02/07/2026 21:47 - Economia
Le dollar de détail (dólar minorista) — le taux de change officiel utilisé par les particuliers — a atteint 1 510 pesos argentins après une série de légères hausses enregistrées au cours du dernier mois. Cette tendance s'est également répercutée sur d'autres types de changes spécifiques au pays, tels que le dollar blue (le marché parallèle informel), le contado con liquidación (CCL) (une opération financière boursière permettant d'obtenir des dollars à l'étranger) et le dollar de gros (dólar mayorista), utilisé pour le commerce international.
Face à cette situation, la Banque Centrale de la République d'Argentine (BCRA), dirigée par Santiago Bausili, a commencé à agir par des canaux alternatifs, intervenant sans recourir à la vente directe de ses réserves de change. Les principaux outils utilisés par l'institut monétaire ont été la vente de contrats à terme sur le dollar et l'émission de lettres indexées sur le dollar (dollar-linked) — des titres du Trésor dont la valeur est ajustée en fonction de l'évolution du dollar officiel. L'intervention s'est concentrée sur le contrat à terme arrivant à échéance fin juillet 2026.

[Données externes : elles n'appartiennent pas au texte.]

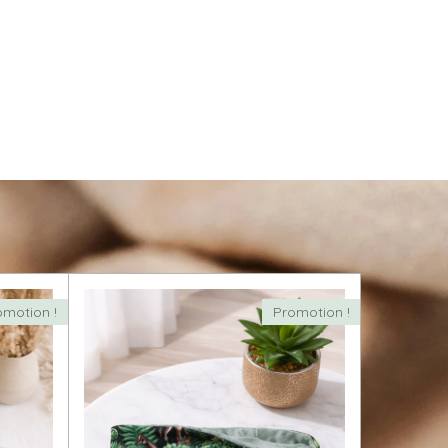
omotion !
Promotion !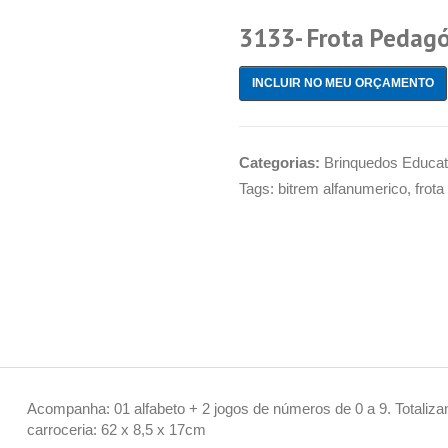
3133- Frota Pedagó
INCLUIR NO MEU ORÇAMENTO
Categorias:
Brinquedos Educat
Tags:
bitrem alfanumerico
,
frot
Acompanha: 01 alfabeto + 2 jogos de números de 0 a 9. Totaliza
carroceria: 62 x 8,5 x 17cm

Depuis la Casa Rosada (siège du gouvernement argentin), des sources officielles ont affirmé que la hausse du dollar ne répond pas à des problèmes internes, mais à un phénomène mondial. Le dollar américain s'est renforcé face à d'autres devises, ce qui impacte l'ensemble des marchés émergents. Felipe Núñez, directeur du BICE (Banque d'Investissement et de Commerce Extérieur) et membre de l'équipe économique menée par le ministre Luis Caputo, a expliqué que le peso argentin accompagne simplement cette dépréciation internationale.
M. Núñez a souligné que le pays se trouve très loin des marges de la bande de fluctuation du change, et que les agrégats monétaires augmentent à un rythme inférieur à celui de l'inflation, dans un contexte où le marché anticipe une décélération des prix.
Le nouveau porte-parole de la présidence, Adrián Ravier — qui a pris ses fonctions suite à la démission de Manuel Adorni le 27 juin 2026 —, s'est montré optimiste quant à la relance économique. Ravier a indiqué que la clé pour relancer la consommation et les investissements est le retour du crédit, ce qui se produira lorsque la bataille contre l'inflation sera gagnée.
Dans ce sens, il a annoncé que les chiffres de l'inflation ont été bons, avec un dernier relevé à 2,1 %, et espère que le prochain passera sous la barre des 2 %, permettant ainsi de récupérer l'activité économique. Actuellement, au 2 juillet 2026, les projections sont encourageantes.
Malgré cet optimisme, un fonctionnaire du pouvoir exécutif a reconnu que deux indicateurs suscitent des alertes. En premier lieu, le niveau des recettes fiscales (recaudación). En Argentine, il existe un système de coparticipation où une partie des impôts nationaux est redistribuée aux provinces. Une baisse des recettes affecte donc cette redistribution et peut générer des tensions avec les gouverneurs de province. En juin 2026, le gouvernement national a envoyé aux provinces et à la ville de Buenos Aires un total de 6,83 billions de pesos (en échelle longue). Cela représente une hausse nominale de 25,7 % par rapport à l'année précédente, mais une baisse réelle (inflation déduite) de 5,6 %.
En second lieu, le taux de défaut de paiement (mora) sur les crédits privés inquiète, car il continue de croître. Selon un rapport de la société d'analyse 1816, ce phénomène touche 4 personnes sur 10 de moins de 35 ans ayant des prêts en cours. Néanmoins, la consultante a précisé que le poids du crédit dans l'économie argentine est si faible que le PIB peut continuer de croître dans les prochains mois.